Foundations of Computational Causal Inference

December 10, 2025
Paul Luong

Foundations of Computational Causal Inference

Abstract

We develop a formal framework for causal reasoning in computational systems. This paper presents a type-theoretic approach to causality, discusses intervention design, and explores the relationship between causal models and executable systems.

1. Introduction

Causal reasoning is fundamental to scientific inquiry and system design. However, most causal inference frameworks remain disconnected from executable systems. We bridge this gap by developing a computational approach to causality that preserves formal guarantees through implementation.

2. Formal Framework

2.1 Causal Models as Types

We represent causal models as dependent types:

CausalModel : Type where
  Variables : Set Var
  Structure : Graph Variables
  Distributions : Variables → Distribution
  Interventions : Variables → Set Intervention

2.2 Interventions

An intervention modifies the causal structure:

do : (model: CausalModel) →
     (var: Var) →
     (value: Value) →
     CausalModel

This corresponds to Pearl's do-calculus but expressed as type-level operations.
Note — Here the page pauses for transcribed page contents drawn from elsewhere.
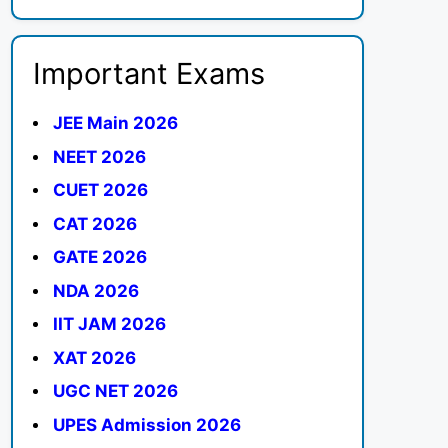
Important Exams
JEE Main 2026
NEET 2026
CUET 2026
CAT 2026
GATE 2026
NDA 2026
IIT JAM 2026
XAT 2026
UGC NET 2026
UPES Admission 2026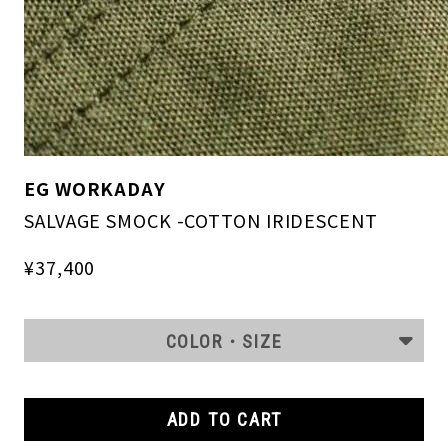
EG WORKADAY
SALVAGE SMOCK -COTTON IRIDESCENT
¥37,400
COLOR・SIZE
ADD TO CART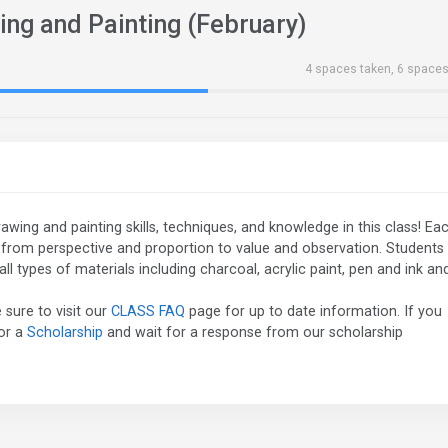
ing and Painting (February)
4 spaces taken, 6 spaces
 drawing and painting skills, techniques, and knowledge in this class! Ea
, from perspective and proportion to value and observation. Students
ll types of materials including charcoal, acrylic paint, pen and ink an
 sure to visit our
CLASS FAQ
page for up to date information. If you
for a
Scholarship
and wait for a response from our scholarship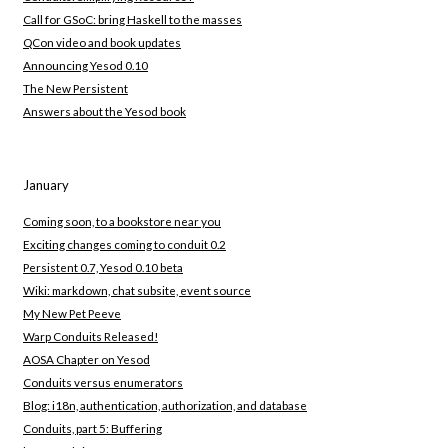
Call for GSoC: bring Haskell to the masses
QCon video and book updates
Announcing Yesod 0.10
The New Persistent
Answers about the Yesod book
January
Coming soon, to a bookstore near you
Exciting changes coming to conduit 0.2
Persistent 0.7, Yesod 0.10 beta
Wiki: markdown, chat subsite, event source
My New Pet Peeve
Warp Conduits Released!
AOSA Chapter on Yesod
Conduits versus enumerators
Blog: i18n, authentication, authorization, and database
Conduits, part 5: Buffering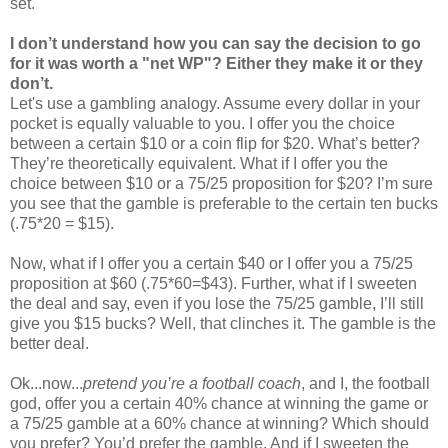
set.
I don’t understand how you can say the decision to go
for it was worth a "net WP"? Either they make it or they
don’t.
Let's use a gambling analogy. Assume every dollar in your
pocket is equally valuable to you. I offer you the choice
between a certain $10 or a coin flip for $20. What’s better?
They’re theoretically equivalent. What if I offer you the
choice between $10 or a 75/25 proposition for $20? I’m sure
you see that the gamble is preferable to the certain ten bucks
(.75*20 = $15).
Now, what if I offer you a certain $40 or I offer you a 75/25
proposition at $60 (.75*60=$43). Further, what if I sweeten
the deal and say, even if you lose the 75/25 gamble, I’ll still
give you $15 bucks? Well, that clinches it. The gamble is the
better deal.
Ok...now...
pretend you’re a football coach
, and I, the football
god, offer you a certain 40% chance at winning the game or
a 75/25 gamble at a 60% chance at winning? Which should
you prefer? You’d prefer the gamble. And if I sweeten the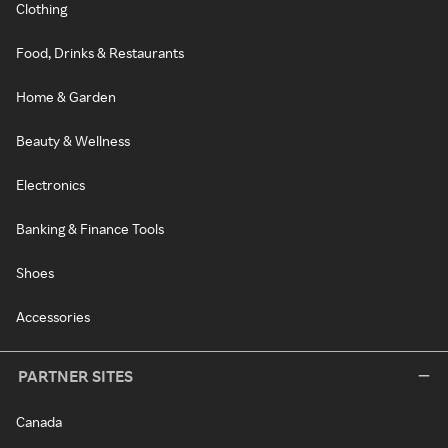
Clothing
Food, Drinks & Restaurants
Home & Garden
Beauty & Wellness
Electronics
Banking & Finance Tools
Shoes
Accessories
PARTNER SITES
Canada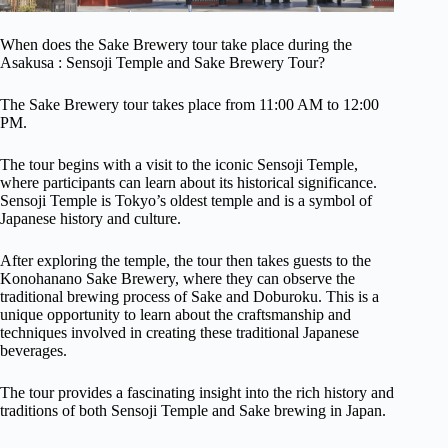
When does the Sake Brewery tour take place during the
Asakusa : Sensoji Temple and Sake Brewery Tour?
The Sake Brewery tour takes place from 11:00 AM to 12:00
PM.
The tour begins with a visit to the iconic Sensoji Temple,
where participants can learn about its historical significance.
Sensoji Temple is Tokyo’s oldest temple and is a symbol of
Japanese history and culture.
After exploring the temple, the tour then takes guests to the
Konohanano Sake Brewery, where they can observe the
traditional brewing process of Sake and Doburoku. This is a
unique opportunity to learn about the craftsmanship and
techniques involved in creating these traditional Japanese
beverages.
The tour provides a fascinating insight into the rich history and
traditions of both Sensoji Temple and Sake brewing in Japan.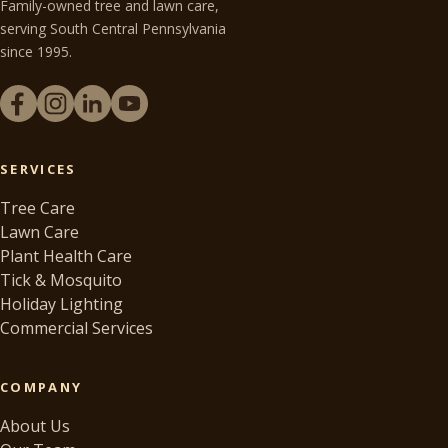
Family-owned tree and lawn care,
serving South Central Pennsylvania
since 1995.
SERVICES
Tree Care
Lawn Care
Plant Health Care
Tick & Mosquito
Holiday Lighting
Commercial Services
COMPANY
About Us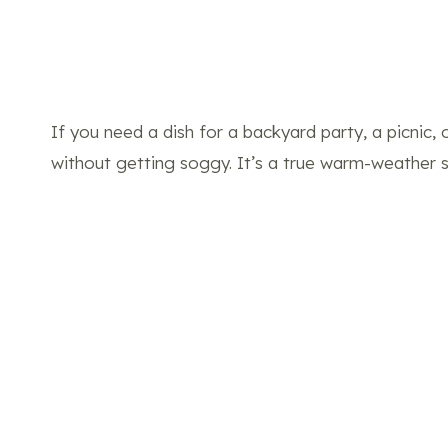
If you need a dish for a backyard party, a picnic,
without getting soggy. It’s a true warm-weather s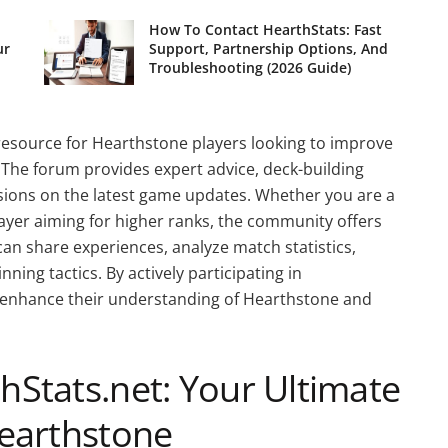
How To Contact HearthStats: Fast
ur
Support, Partnership Options, And
Troubleshooting (2026 Guide)
resource for Hearthstone players looking to improve
. The forum provides expert advice, deck-building
ssions on the latest game updates. Whether you are a
ayer aiming for higher ranks, the community offers
 can share experiences, analyze match statistics,
ning tactics. By actively participating in
n enhance their understanding of Hearthstone and
Stats.net: Your Ultimate
earthstone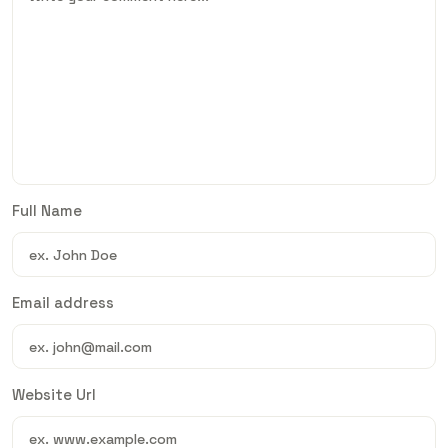
Full Name
Email address
Website Url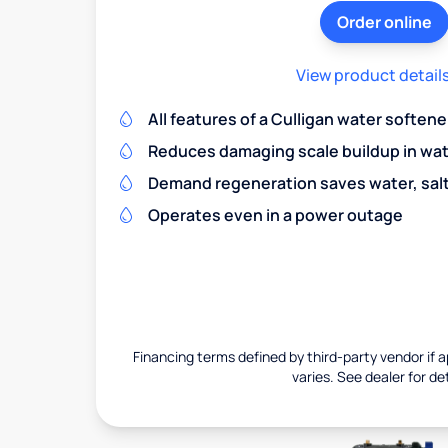
Order online
View product detail
All features of a Culligan water softene
Reduces damaging scale buildup in wat
Demand regeneration saves water, salt 
Operates even in a power outage
Financing terms defined by third-party vendor if a
varies. See dealer for det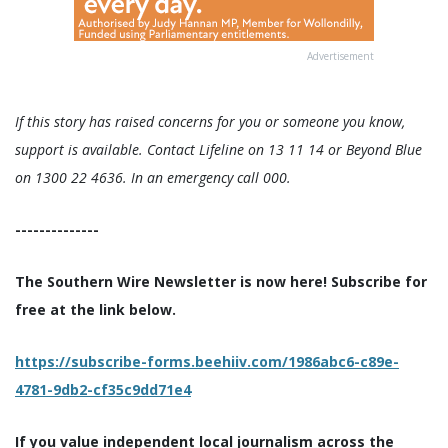
Advertisement
If this story has raised concerns for you or someone you know,
support is available. Contact Lifeline on 13 11 14 or Beyond Blue
on 1300 22 4636. In an emergency call 000.
--------------
The Southern Wire Newsletter is now here! Subscribe for
free at the link below.
https://subscribe-forms.beehiiv.com/1986abc6-c89e-
4781-9db2-cf35c9dd71e4
If you value independent local journalism across the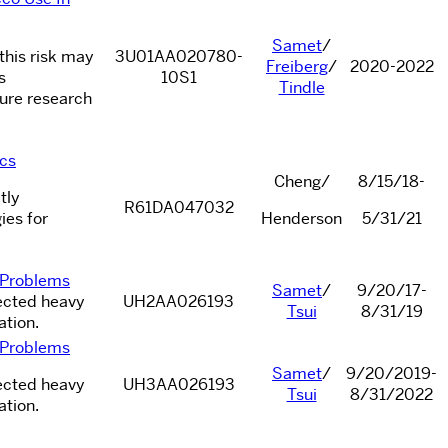
Samet
/
 this risk may
3U01AA020780-
Freiberg
/
2020-2022
s
10S1
Tindle
ture research
ics
Cheng/
8/15/18-
tly
R61DA047032
ies for
Henderson
5/31/21
l Problems
Samet
/
9/20/17-
fected heavy
UH2AA026193
Tsui
8/31/19
ation.
l Problems
Samet
/
9/20/2019-
fected heavy
UH3AA026193
Tsui
8/31/2022
ation.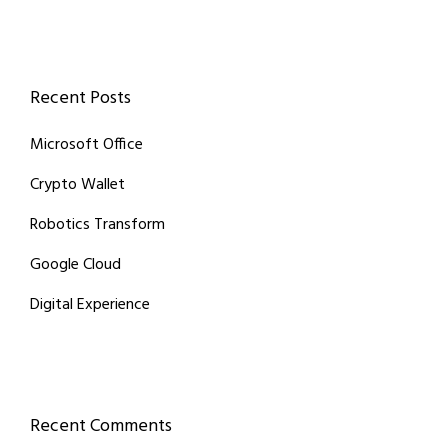
Recent Posts
Microsoft Office
Crypto Wallet
Robotics Transform
Google Cloud
Digital Experience
Recent Comments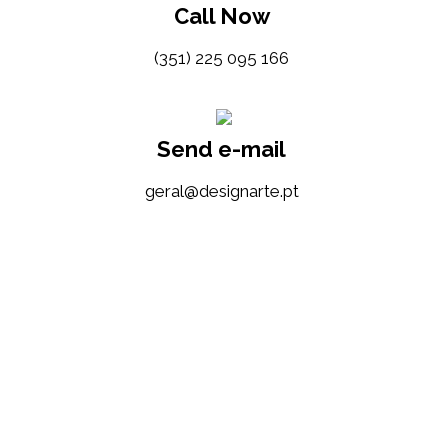
Call Now
(351) 225 095 166
Send e-mail
tp.etrangised@lareg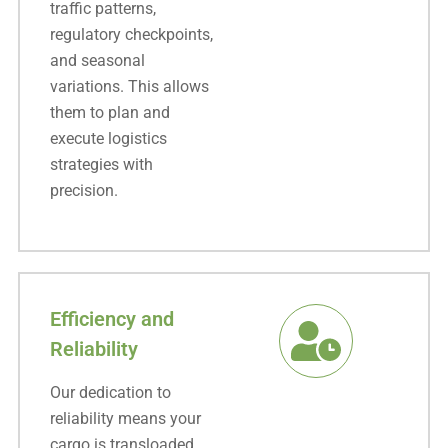
traffic patterns,
regulatory checkpoints,
and seasonal
variations. This allows
them to plan and
execute logistics
strategies with
precision.
Efficiency and
Reliability
Our dedication to
reliability means your
cargo is transloaded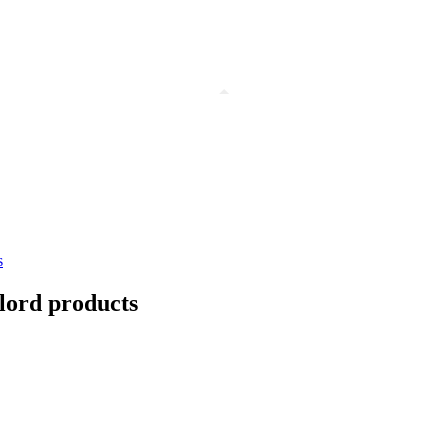
s
dlord products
3. Computational Realization

The formal framework maps directly to executable code:

class CausalModel:
    def __init__(self, structure, distributions):
        self.structure = structure
        self.distributions = distributions

    def intervene(self, variable, value):
        # Returns new model with intervention applied
        return modified_model

4. Conclusion

By treating causal models as first-class computational objects, we enable both rigorous reasoning and practical application.


Note: This paper presents work in progress. Full technical details forthcoming.